4 Dionisio di Alicarnasso, Antichità Romane, I 11, 2-3.
5 Ibidem, I 11, 4.
6 Granio Liciniano (II secolo d.C. -…), Reliquiae, edidit N. Criniti, Leibzig 1981, apud solino, Collectanea rerum memorabilium, II 12.
7 Plinio il vecchio, Storia Naturale, III 11, 99.
8 Strabone, Geografia, VI 3, 8.
9 Ibidem, VI 3, 4.
10 Ibidem, VI 3, 6.
11 Giustino, Epitome delle storie filippiche di Pompeo Trogo, III 4, 11-12.
12 M. Lombardo, La via istmica Taranto-Brindisi in età arcaica e classica: problemi storici, in Atti: Salento porta d’Italia, Lecce 1989, pp. 167/192.
13 Eforo, fr. 140 Jacoby, apud strabone, Geografia, VI 1, 12.
14 Ellanico (V secolo a.C.), fr. 79a Jacoby, apud stefano bizantino (VI secolo d.C. – …), Ethnica, voce Sikelìa.
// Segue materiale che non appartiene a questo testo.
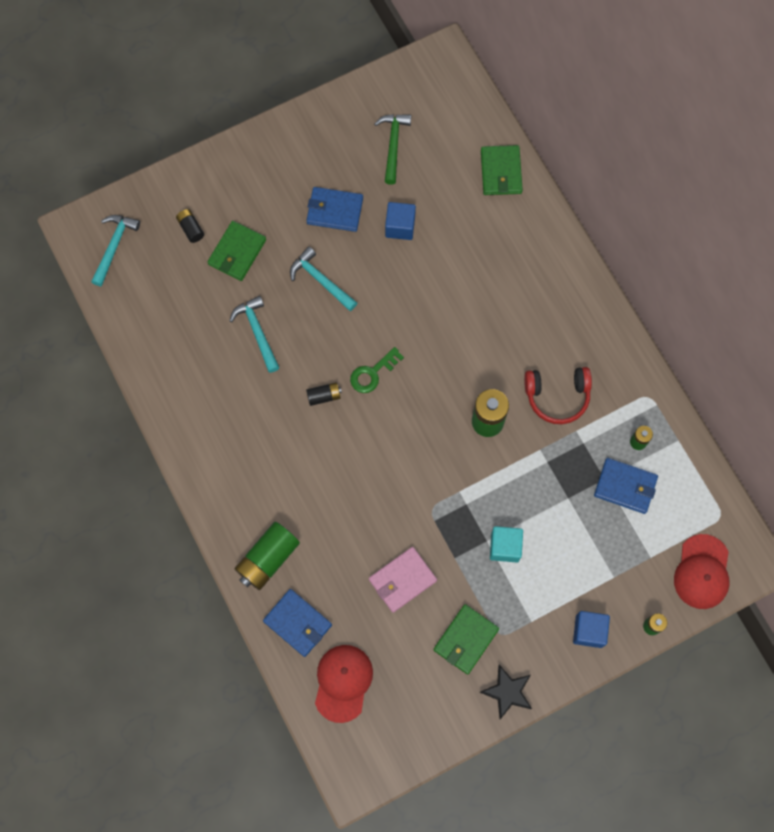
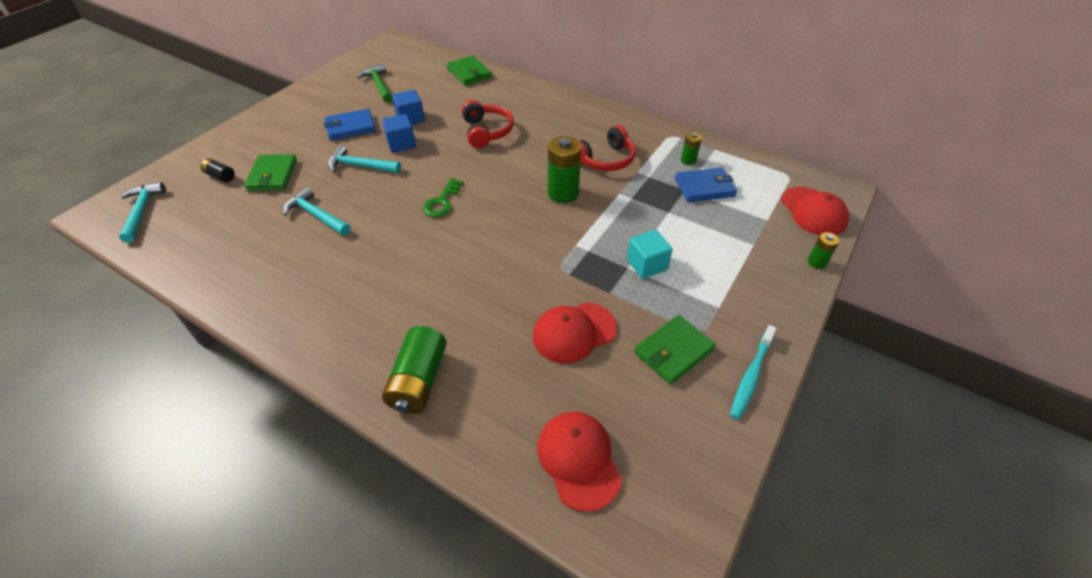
camera: 30 degrees left, 25 degrees down
blue wallet [263,589,332,657] -> none
black battery [306,382,342,406] -> none
pink wallet [369,547,437,613] -> red cap [533,302,617,364]
green wallet [433,604,499,674] -> green wallet turned 45 degrees clockwise [634,315,716,384]
black star [480,665,532,719] -> turquoise toothbrush [730,325,777,420]
blue cube [573,611,610,648] -> blue cube moved to [382,114,416,153]
none -> red headphones [462,100,514,148]

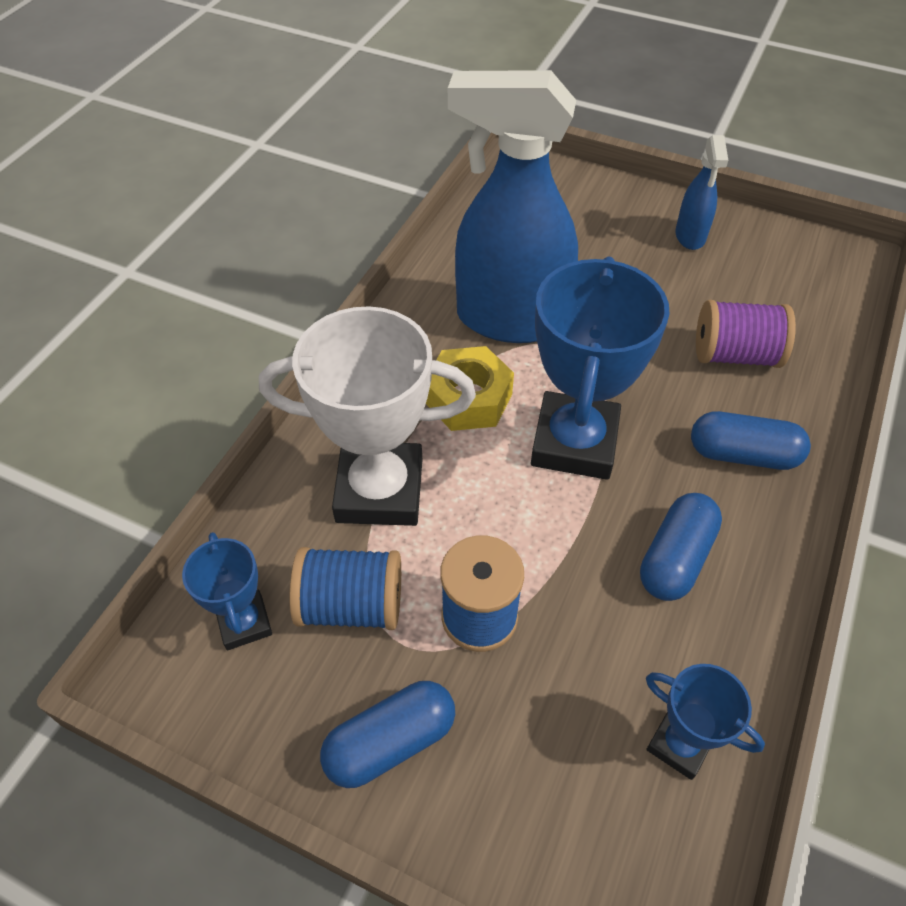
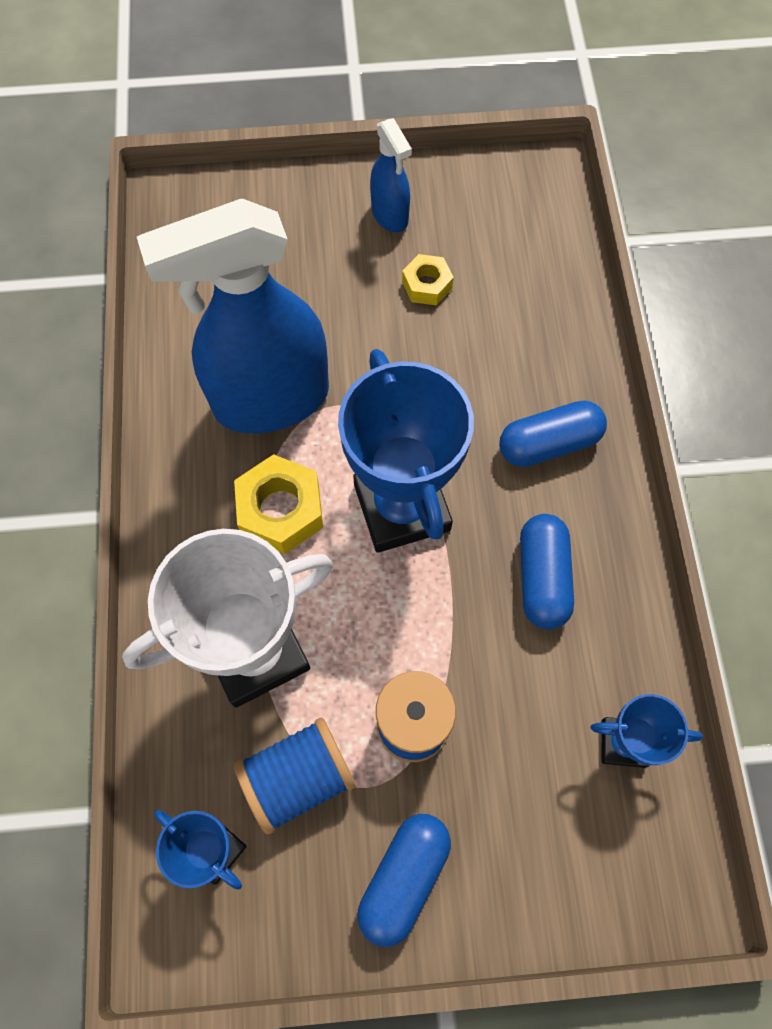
camera: 30 degrees left, 15 degrees up
purple spool [696,300,796,368] -> none
none -> yellow nut [402,254,454,306]

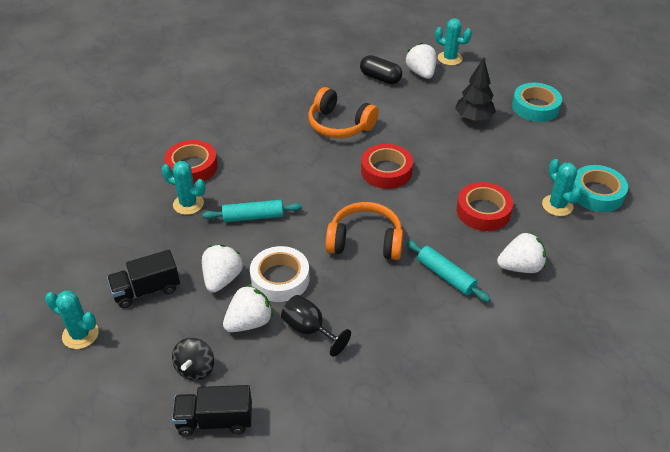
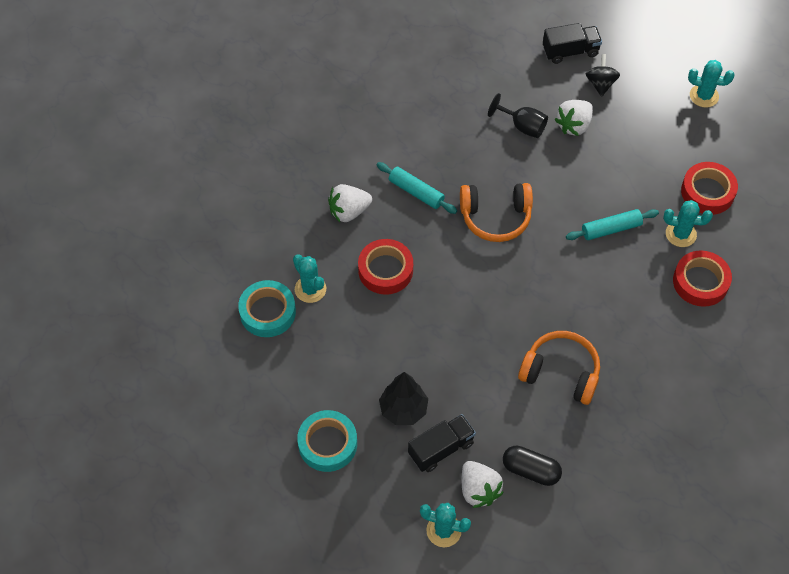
camera: 170 degrees right, 15 degrees up
black truck [107,250,180,308] -> black truck moved to [408,414,476,472]
white strawberry [202,244,244,293] -> none
white tape [250,246,309,302] -> none
red tape [361,144,413,189] -> red tape moved to [681,162,738,215]

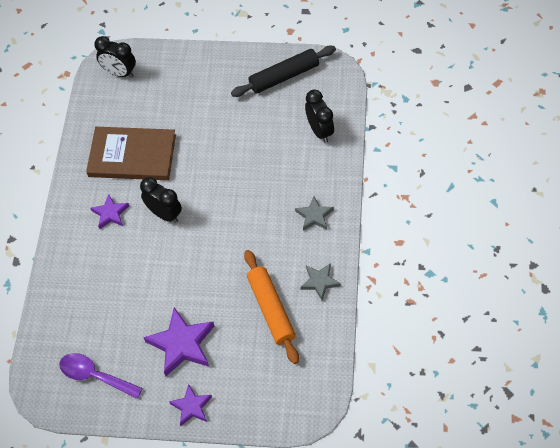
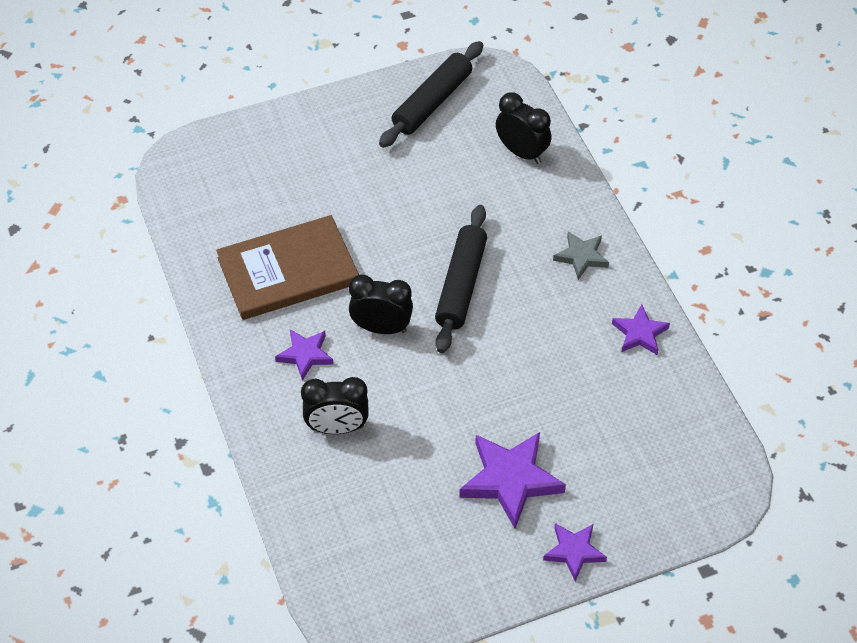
camera: 30 degrees left, 5 degrees down
purple spoon [59,353,143,399] -> none
black clock [94,36,136,78] -> black clock moved to [301,377,369,434]
orange rolling pin [244,250,299,364] -> none
grey star [300,263,341,300] -> purple star [612,304,670,355]
none -> black rolling pin [435,205,487,353]

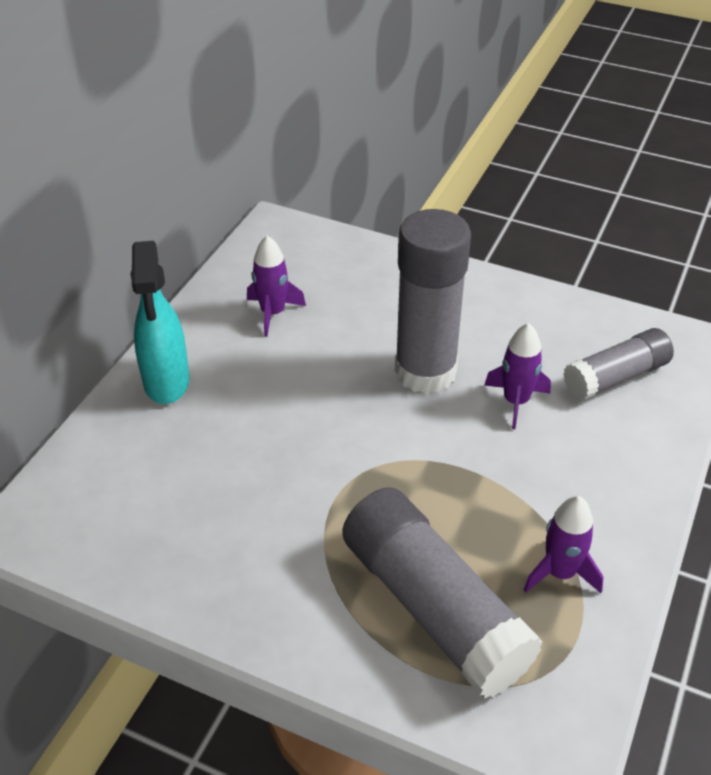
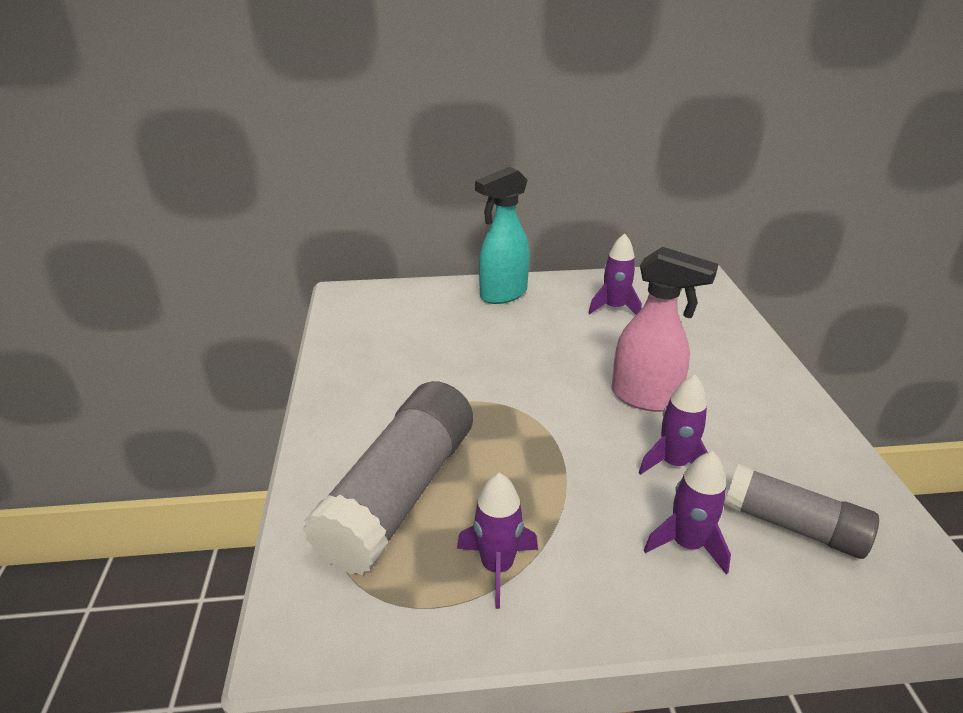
camera: 60 degrees right, 10 degrees down
grey glue stick [395,209,471,394] -> pink spray bottle [611,247,718,412]
none -> purple rocket [644,451,731,574]

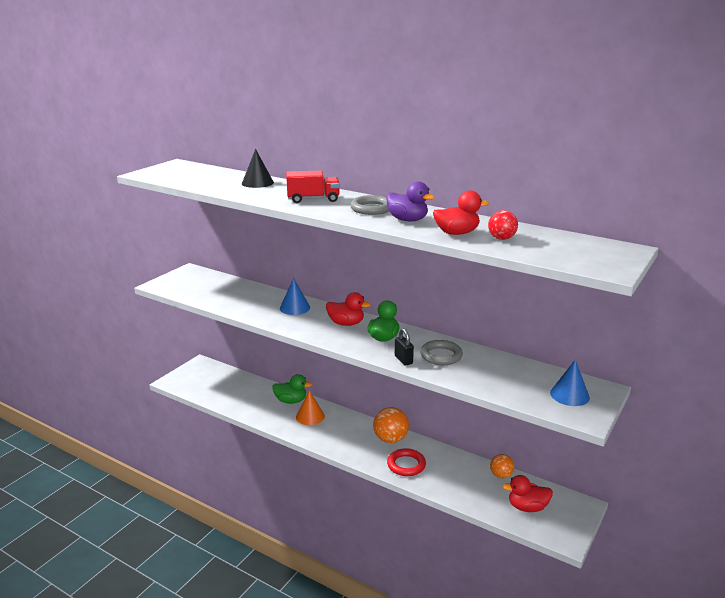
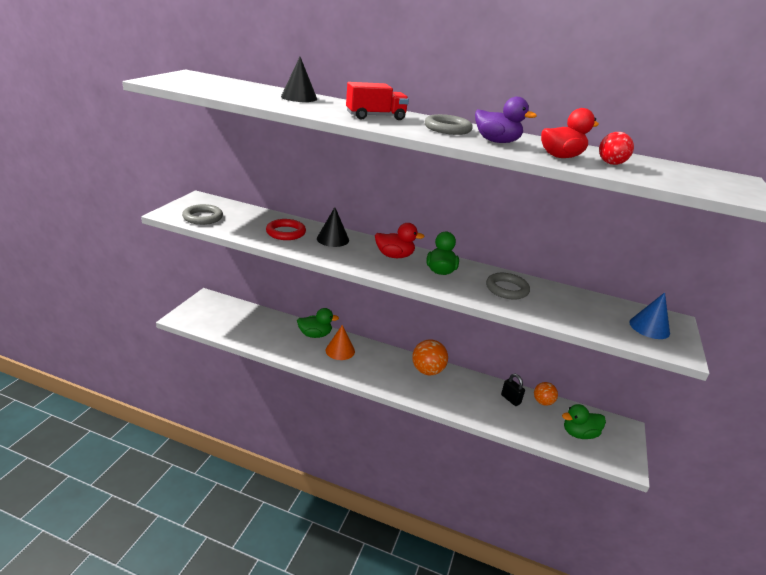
camera: 15 degrees left, 5 degrees up
blue cone [280,278,310,315] -> black cone [317,207,349,247]
red ring [387,448,426,476] -> red ring moved to [266,219,306,240]
black padlock [395,328,414,366] -> black padlock moved to [501,373,525,406]
red duck [502,475,553,512] -> green duck [562,404,606,439]
none -> grey ring [182,204,223,225]

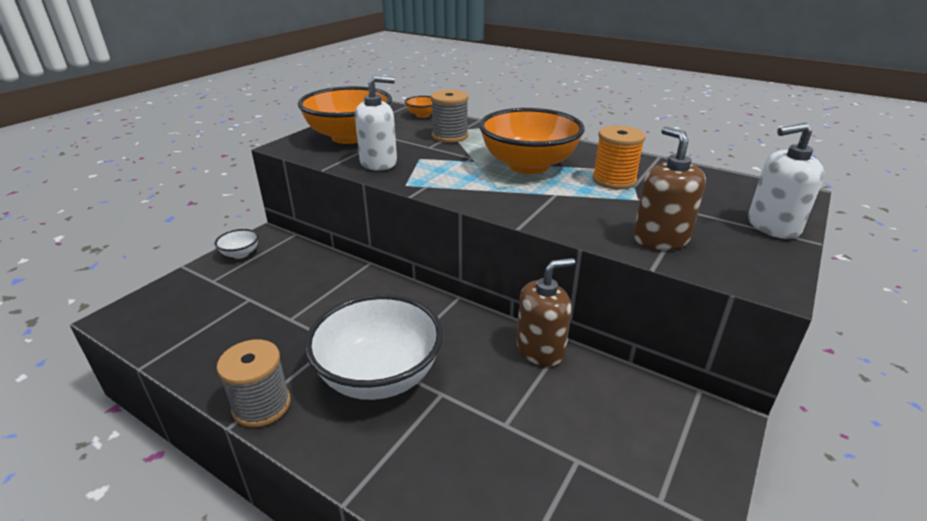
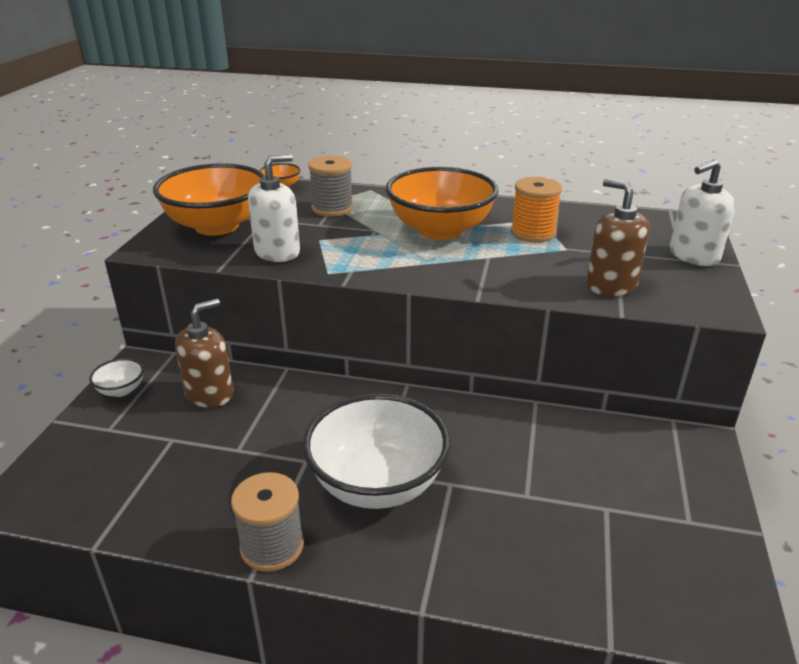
camera: 20 degrees left, 0 degrees up
brown soap dispenser [517,258,575,367] -> brown soap dispenser moved to [175,299,233,408]

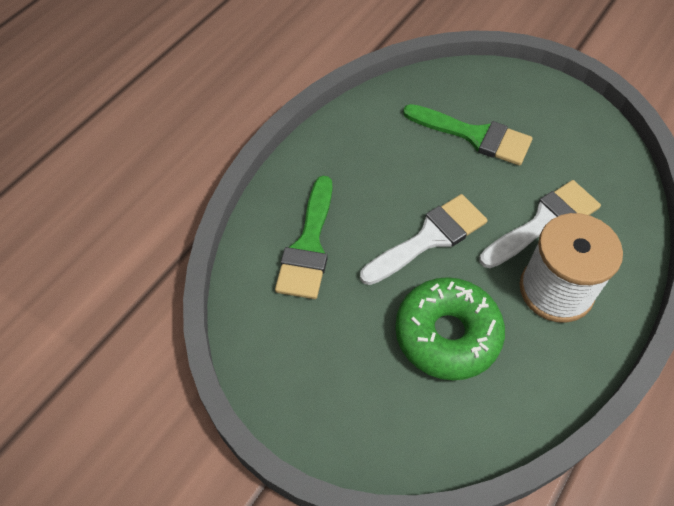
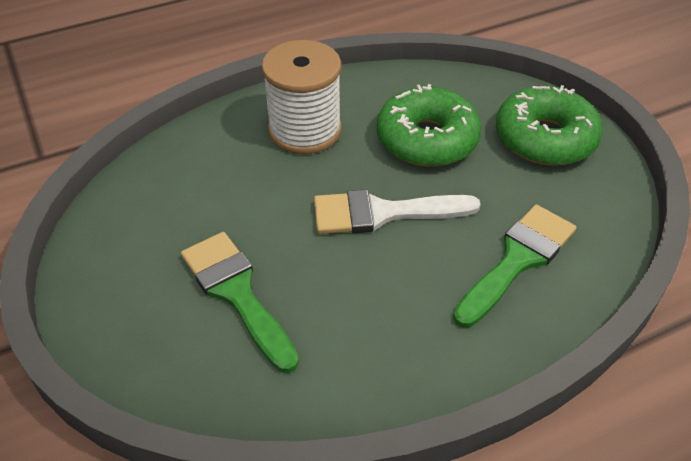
camera: 150 degrees left, 10 degrees down
white brush [479,180,601,268] -> none
none -> green donut [496,85,603,166]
15 Ellanico, fr. 79b Jacoby, apud dionisio di alicarnasso, Antichità Romane, I 22, 3.
16 Ibidem.
17 Strabone, Geografia, VI 1, 11.
18 Chrestomazie, VI 281, 6.
19 Tzetze, Scholia in Lycophronis Alexandram, v. 853.
20 Ibidem, 854.
21 Eustazio di Tessalonica (XII secolo d.C.), Commento ad Omero – Odissea, I 185.
22 Ibidem, I 184.
23 Capi Le Castella, Rizzuto e Cimiti.
24 Varrone, Antiquitates rerum humanarum, III fr.VI Mirsch, Apud PS –PROBO, in Vergilii Bucolica, VI 31.